Pelaksana tugas (Plt) Bupati Cilacap, Ammy Amalia Fatma Surya, baru-baru ini mengungkapkan hasil mengejutkan terkait pendataan Satuan Pelayanan Pemenuhan Gizi (SPPG) di wilayahnya. Dari lebih dari 300 titik yang tercatat, sekitar 100 titik diduga fiktif karena tidak ada bangunan atau aktivitas yang mendukung operasional fasilitas tersebut.

Saat melakukan pengecekan lapangan, Ammy menemukan banyak lokasi yang terdaftar sebagai SPPG tidak memenuhi syarat untuk dijadikan layanan gizi. Beberapa dari titik tersebut berada di lokasi yang sangat tidak sesuai seperti tengah hutan, sawah, atau bahkan di kuburan, menunjukkan adanya ketidaksesuaian dalam pendataan.

Temuan ini menimbulkan dugaan adanya praktik ilegal dalam bentuk jual beli titik atau pendaftaran titik fiktif dalam program SPPG. Mengenai hal ini, pemerintah daerah kini berfokus untuk menindaklanjuti dan menyelesaikan persoalan yang ada.

Tindak Lanjut Terhadap Temuan di Kabupaten Cilacap

Ammy menyatakan bahwa temuan ini memperkuat dugaan adanya jual-beli titik dan pendaftaran titik yang tidak valid. Hal ini menunjukkan perlunya tindakan lebih lanjut untuk membenahi masalah yang ada dalam sistem pendataan tersebut.

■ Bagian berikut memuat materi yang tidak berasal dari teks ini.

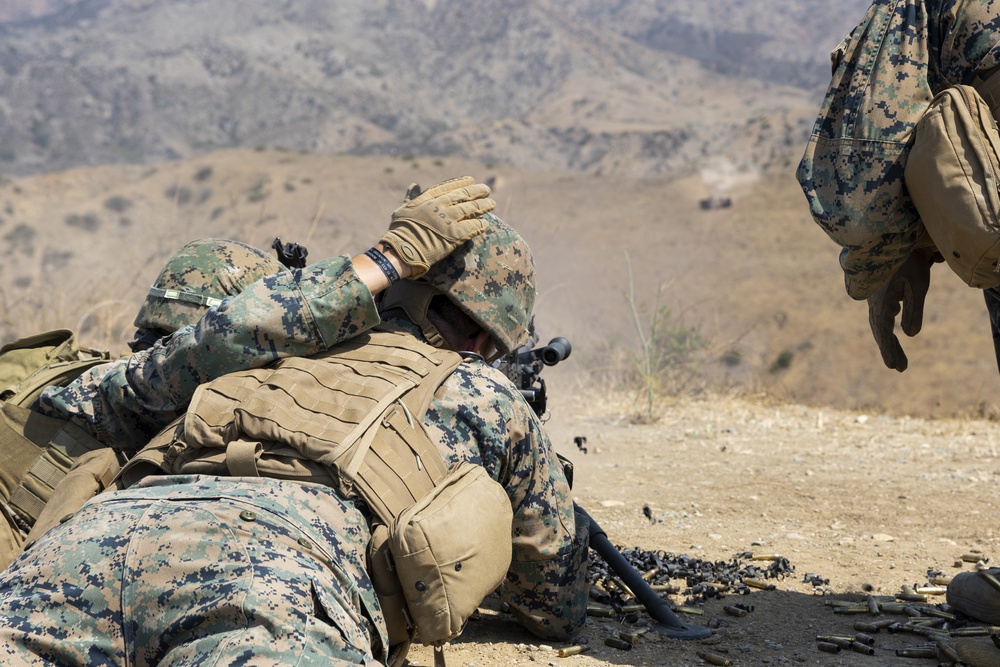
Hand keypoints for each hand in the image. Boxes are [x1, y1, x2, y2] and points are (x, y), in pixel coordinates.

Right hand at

Sebagian titik yang telah terdaftar bahkan diketahui masih diperjualbelikan, memperlihatkan ketidaksiapan infrastruktur serta legalitas dari fasilitas pelayanan gizi yang ada. Sebuah situasi yang jelas tidak sesuai dengan harapan untuk menyalurkan gizi bagi masyarakat yang membutuhkan.

Ia juga menjelaskan bahwa mayoritas titik yang ditemukan tercatat melalui yayasan yang membawa nama Wakil Kepala Badan Gizi Nasional. Temuan ini menunjukkan adanya kemungkinan untuk menjaga transparansi dan akuntabilitas yang lebih baik dalam sistem pendaftaran.

Pentingnya Infrastruktur dan Legalitas dalam Program SPPG

Ammy menekankan pentingnya tidak hanya memiliki titik layanan yang terdaftar, tetapi juga menjamin bahwa setiap lokasi tersebut memiliki infrastruktur yang memadai. Tanpa adanya dukungan infrastruktur yang kuat, program SPPG tidak akan dapat berfungsi secara efektif.

Ia mengungkapkan bahwa beberapa titik yang terdaftar ternyata belum siap untuk dioperasikan. Hal ini menunjukkan perlunya pemeriksaan yang lebih ketat dalam setiap tahap proses pendaftaran. Pemerintah daerah harus memastikan bahwa semua tempat yang terdaftar memenuhi syarat dan siap untuk memberikan pelayanan.

Pemeriksaan infrastruktur ini penting untuk menjamin bahwa semua warga mendapatkan akses gizi yang tepat. Dengan memperbaiki masalah ini, diharapkan program SPPG dapat berjalan lebih efektif dan memberikan manfaat nyata bagi masyarakat.

Dampak Positif Jika Isu Ditangani dengan Baik

Jika semua persoalan terkait titik fiktif dan infrastruktur ditangani dengan baik, dampaknya akan sangat positif bagi masyarakat. Masyarakat yang membutuhkan layanan gizi akan memperoleh layanan yang lebih baik, sehingga kebutuhan gizi mereka dapat terpenuhi.

Keterbukaan informasi dan akuntabilitas dalam pelaksanaan program ini akan membangun kepercayaan masyarakat. Dengan demikian, program PPPG bisa menjadi solusi yang efektif untuk mengatasi masalah gizi di daerah-daerah yang mengalami kekurangan.

Upaya memperbaiki situasi ini bukan hanya tanggung jawab pemerintah daerah saja, tetapi juga merupakan bagian dari kolaborasi berbagai pihak. Melibatkan masyarakat dalam pengawasan dan pelaporan menjadi langkah penting untuk meningkatkan keefektifan program gizi yang ada.